Decay probably wouldn't happen: the orbit had been stable for six months already, so it wasn't one of those dangerously short-lived ones. Just let the ship sit there for a couple more years as Starfleet ponders whether it needs the hull or the scrap metal or just a practice target.
Then again, Starfleet does blow up plague ships in TNG. Kirk could have fired a torpedo when we weren't looking.

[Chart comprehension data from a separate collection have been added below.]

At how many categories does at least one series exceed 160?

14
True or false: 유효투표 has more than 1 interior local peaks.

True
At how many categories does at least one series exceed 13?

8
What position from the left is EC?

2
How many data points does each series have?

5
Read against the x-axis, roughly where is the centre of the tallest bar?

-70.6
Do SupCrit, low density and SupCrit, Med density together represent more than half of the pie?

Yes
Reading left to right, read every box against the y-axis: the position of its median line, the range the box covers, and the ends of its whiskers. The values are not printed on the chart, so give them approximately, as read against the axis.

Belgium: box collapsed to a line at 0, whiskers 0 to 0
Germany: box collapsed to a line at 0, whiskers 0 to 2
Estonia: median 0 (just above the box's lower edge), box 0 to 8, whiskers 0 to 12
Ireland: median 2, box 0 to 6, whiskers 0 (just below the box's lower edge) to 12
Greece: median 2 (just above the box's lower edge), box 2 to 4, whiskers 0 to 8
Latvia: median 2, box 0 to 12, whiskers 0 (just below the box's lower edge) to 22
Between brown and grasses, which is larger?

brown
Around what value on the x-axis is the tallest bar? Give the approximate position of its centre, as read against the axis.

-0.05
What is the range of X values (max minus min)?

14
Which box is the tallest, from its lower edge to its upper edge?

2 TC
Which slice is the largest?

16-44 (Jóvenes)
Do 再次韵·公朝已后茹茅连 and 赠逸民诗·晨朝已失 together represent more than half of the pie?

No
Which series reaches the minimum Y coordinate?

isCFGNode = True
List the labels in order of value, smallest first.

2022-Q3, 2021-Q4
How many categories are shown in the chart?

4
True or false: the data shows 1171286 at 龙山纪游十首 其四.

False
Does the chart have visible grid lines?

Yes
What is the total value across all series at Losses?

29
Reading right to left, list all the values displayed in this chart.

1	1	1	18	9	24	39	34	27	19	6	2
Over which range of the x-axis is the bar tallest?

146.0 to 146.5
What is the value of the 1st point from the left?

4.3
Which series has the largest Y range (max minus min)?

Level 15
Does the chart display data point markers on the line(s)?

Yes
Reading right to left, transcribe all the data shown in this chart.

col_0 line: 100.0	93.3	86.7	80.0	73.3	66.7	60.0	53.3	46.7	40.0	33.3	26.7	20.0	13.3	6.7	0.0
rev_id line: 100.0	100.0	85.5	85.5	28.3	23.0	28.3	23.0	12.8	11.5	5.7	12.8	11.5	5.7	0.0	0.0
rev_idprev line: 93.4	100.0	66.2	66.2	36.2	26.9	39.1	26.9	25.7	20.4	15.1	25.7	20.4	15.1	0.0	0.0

What fascinates me here is Starfleet operating practices. Two starships happen to visit this same planet for some reason, left unexplained - Kirk certainly isn't hunting for the missing
Exeter, has not heard of any trouble regarding her, and is surprised to stumble onto her here. OTOH, he does know that Tracey's ship was "patrolling in the area". Why doesn't Kirk get exact information on what another starship is doing in his current area of operations? Why does Starfleet allow its resources to be wasted by having two ships visit Omega IV wholly independently of each other? Is there a general Klingon scare going on, and Starfleet wants to randomize its raids against primitive worlds that might have fallen under the influence of Klingon agents, "Friday's Child" or "A Private Little War" style? Or does Starfleet simply launch out "The Hundred", expecting most of them to perish and a couple of them to eventually return with useful results, and thus not minding any futile "plans"?